Desde hace más de medio siglo Estados Unidos no mantiene con los países europeos, ni con la UE, una relación internacional de igualdad. Cuando se esbozó alguna importante divergencia europea respecto de las directrices de la Administración USA, el conflicto no se resolvió con un compromiso de transacción bilateral, como sucedió a veces con su adversario soviético, sino con un allanamiento de su incondicional amiga, Europa Occidental.
Una cosa es la incuestionable hegemonía mundial de EEUU como hecho determinado por la relación de fuerza internacional, y otra muy distinta que los Gobiernos europeos la vean, con relación a ellos, como un derecho americano a decidir el porvenir de Europa, es decir, como si tal derecho fuera la última expresión de la historia universal y nada pudiera hacerse para transformarlo en una relación cooperativa de amistosa igualdad. El exacerbado dominio de la Administración Bush sobre los Estados europeos no expresa leyes ocultas de la historia. Se ha producido de modo voluntario porque, a uno y otro lado del Atlántico, se antepone la cuestión de la seguridad absoluta a la de la libertad. Hemos de recordar, sin embargo, que la historia de Europa aún no ha comenzado.
Salvo guerras y alianzas, los historiadores no ponían los episodios nacionales dentro de los contextos extranjeros que los hacían comprensibles. Para dotar a los hechos locales de sentido universal, Hegel inventó la filosofía de la historia, en tanto que proceso de realización de la idea de libertad en tres fases sucesivas. La historiografía dejó de contar catetismos del orgullo nacional para articular arbitrarias síntesis idealistas de progreso, decadencia o eterno retorno. Pocos historiadores han respetado estas dos evidencias: 1. Europa nunca ha sido sujeto de la historia. 2. El devenir de los países europeos, desde la Revolución Francesa, ha sido determinado por la alternancia de potencias hegemónicas (Francia, Rusia, Alemania, EE UU) y no por una idea de unidad política europea.

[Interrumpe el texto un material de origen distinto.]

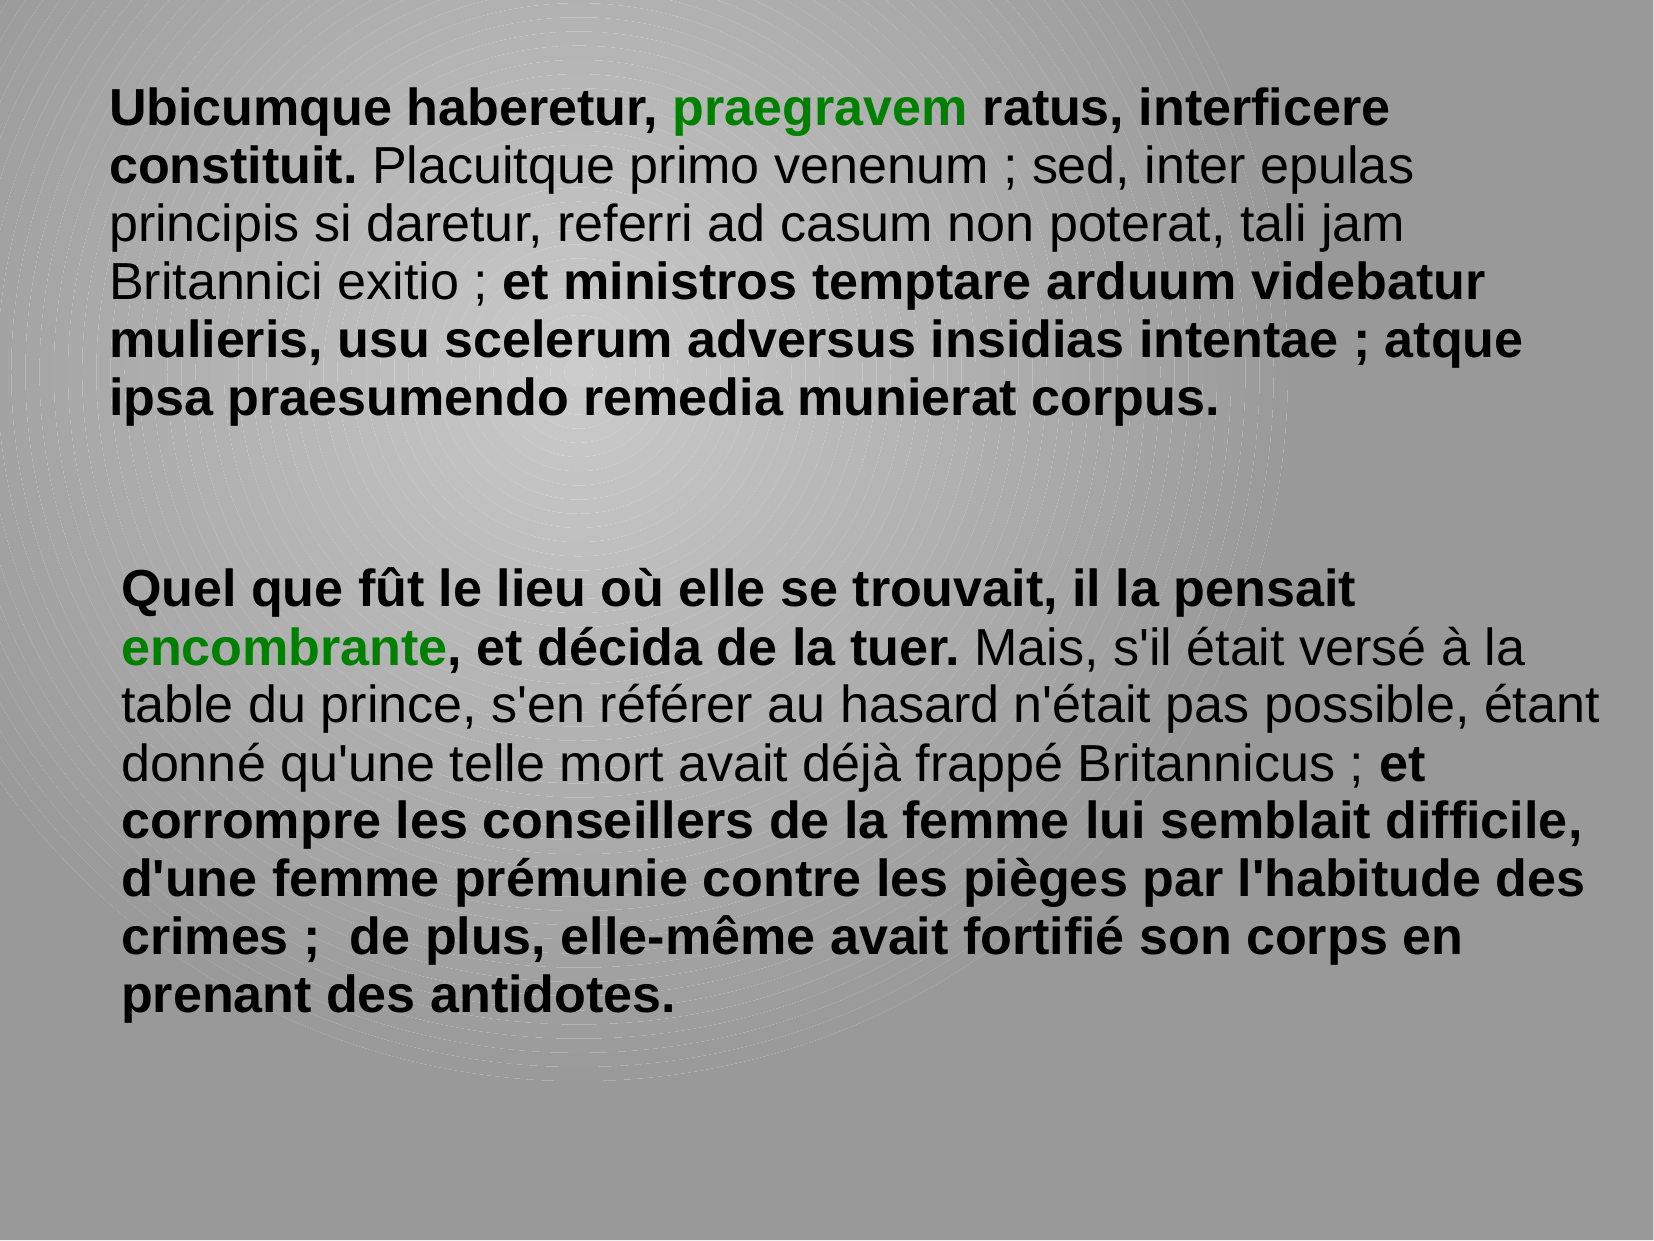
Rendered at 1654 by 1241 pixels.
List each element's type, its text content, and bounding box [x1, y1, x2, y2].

No obstante, debemos comparar la situación actual con las del pasado, donde la idea de Europa tuvo mayor influencia, para aclarar la clase de hegemonía que EE UU ejerce sobre la UE. Pues el «seguidismo» de los pueblos europeos a una potencia mayor puede obedecer a una constante histórica que los arrastra a la servidumbre voluntaria, o a la aceptación de un liderazgo ideológico foráneo, que sea reputado tan infalible en la interpretación del interés de Europa como el que tuvo el Papado medieval en defensa de la Cristiandad, respecto de reyes y emperadores.
Parece evidente que la hegemonía del presidente Bush sobre Europa no es comparable a ninguna de las que tuvieron sucesivamente en el siglo XIX Napoleón, el zar Alejandro o Bismarck. Pero tampoco se parece al liderazgo humanista de un presidente Wilson que, «dirigiéndose a los pueblos por encima de las cabezas de sus gobernantes», buscó la garantía de la paz europea en una Sociedad de Naciones. Wilson no era el idiota personaje que se imaginó Keynes en noviembre de 1919. Mantoux lo demostró en «La Paz calumniada» (1946). Hay que esperar a Eisenhower para que el Partido Republicano inaugure el tipo de hegemonía sobre Europa que Bush quiere transformar ahora en jefatura prebendaria.
El esquema mental de Bush es muy simple. La fuerza destructiva de EEUU es muy superior a la de cualquier otra potencia. Los enemigos de EEUU son enemigos del mundo. La vieja Europa (Francia, Alemania) no comprende el peligro universal del terrorismo. Quien nos ayude en la destrucción de sus albergues participará en el negocio de la reconstrucción. La joven Europa (Reino Unido, España, Polonia) ha hecho suya tal simpleza. Con prebendas se constituyen jefaturas y no liderazgos. Por eso, Bush divide Europa en dos zonas de influencia: la vieja, de hegemonía atlántica, y la nueva, de jefatura tejana.
*Publicado en el diario La Razón el jueves 28 de agosto de 2003.